A client at 40-weeks gestation presents to the obstetrical floor and indicates that the amniotic membranes ruptured spontaneously at home. She is in active labor, and feels the need to bear down and push. Which information is most important for the nurse to obtain?
- A. Estimated amount of fluid.
- B. Color and consistency of fluid.
- C. Time the membranes ruptured
- D. Any odor noted when membranes ruptured
Correct Answer: C
Rationale: The time of membrane rupture is critical to assess the risk of infection, which increases with prolonged rupture, especially in active labor.

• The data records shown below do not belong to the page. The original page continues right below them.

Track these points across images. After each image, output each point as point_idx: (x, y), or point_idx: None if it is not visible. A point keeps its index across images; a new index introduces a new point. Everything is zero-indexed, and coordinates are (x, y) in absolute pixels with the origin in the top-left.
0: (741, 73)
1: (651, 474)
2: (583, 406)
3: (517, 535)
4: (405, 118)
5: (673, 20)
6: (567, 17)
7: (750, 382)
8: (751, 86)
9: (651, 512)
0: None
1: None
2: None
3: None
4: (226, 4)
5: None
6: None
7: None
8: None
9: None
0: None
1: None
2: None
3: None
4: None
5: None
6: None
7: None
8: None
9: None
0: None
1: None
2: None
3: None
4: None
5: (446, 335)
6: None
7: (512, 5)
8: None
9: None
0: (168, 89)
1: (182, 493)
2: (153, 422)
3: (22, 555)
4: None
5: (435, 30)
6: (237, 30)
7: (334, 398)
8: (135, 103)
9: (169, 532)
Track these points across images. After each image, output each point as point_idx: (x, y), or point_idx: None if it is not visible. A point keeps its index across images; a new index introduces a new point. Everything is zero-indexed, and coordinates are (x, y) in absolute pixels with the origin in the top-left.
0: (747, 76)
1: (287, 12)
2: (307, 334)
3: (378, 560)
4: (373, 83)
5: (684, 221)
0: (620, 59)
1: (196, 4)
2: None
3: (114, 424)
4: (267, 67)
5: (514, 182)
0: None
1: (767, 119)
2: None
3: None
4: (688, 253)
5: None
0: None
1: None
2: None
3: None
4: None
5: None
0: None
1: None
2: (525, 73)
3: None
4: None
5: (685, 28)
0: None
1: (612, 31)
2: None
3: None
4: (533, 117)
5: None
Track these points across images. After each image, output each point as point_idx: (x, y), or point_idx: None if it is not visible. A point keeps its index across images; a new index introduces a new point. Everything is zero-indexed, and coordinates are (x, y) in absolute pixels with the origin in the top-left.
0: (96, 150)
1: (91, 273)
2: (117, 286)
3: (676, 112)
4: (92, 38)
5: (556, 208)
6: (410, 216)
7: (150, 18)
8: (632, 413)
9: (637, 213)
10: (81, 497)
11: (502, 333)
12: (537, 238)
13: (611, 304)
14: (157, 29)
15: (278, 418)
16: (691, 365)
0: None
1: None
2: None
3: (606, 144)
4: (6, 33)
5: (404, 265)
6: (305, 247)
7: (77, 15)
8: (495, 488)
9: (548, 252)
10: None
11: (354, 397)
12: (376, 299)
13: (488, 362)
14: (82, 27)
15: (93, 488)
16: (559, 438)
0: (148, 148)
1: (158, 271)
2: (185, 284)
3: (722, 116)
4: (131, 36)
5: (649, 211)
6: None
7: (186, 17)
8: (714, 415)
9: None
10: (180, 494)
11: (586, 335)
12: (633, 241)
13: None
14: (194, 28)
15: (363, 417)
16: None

A new mother who is breastfeeding her 4-week-old infant and has type 1 diabetes, reports that her insulin needs have decreased since the birth of her child. Which action should the nurse implement?
- A. Schedule an appointment for the client with the diabetic nurse educator.
- B. Counsel her to increase her caloric intake
- C. Inform her that a decreased need for insulin occurs while breastfeeding
- D. Advise the client to breastfeed more frequently
Correct Answer: C
Rationale: Breastfeeding can lower insulin requirements due to increased energy expenditure, and informing the client of this normal change is appropriate.
A 25-year-old client who had a severe postpartum hemorrhage following the vaginal birth of twins is transferred to the postpartum unit. The nurse knows that assessment for what complication has the highest priority for this client?
- A. Placenta accreta
- B. Hard, painful uterine afterpains.
- C. Postpartum psychosis.
- D. Disseminated intravascular coagulation
Correct Answer: D
Rationale: Severe postpartum hemorrhage increases the risk of disseminated intravascular coagulation (DIC), a life-threatening condition requiring urgent assessment.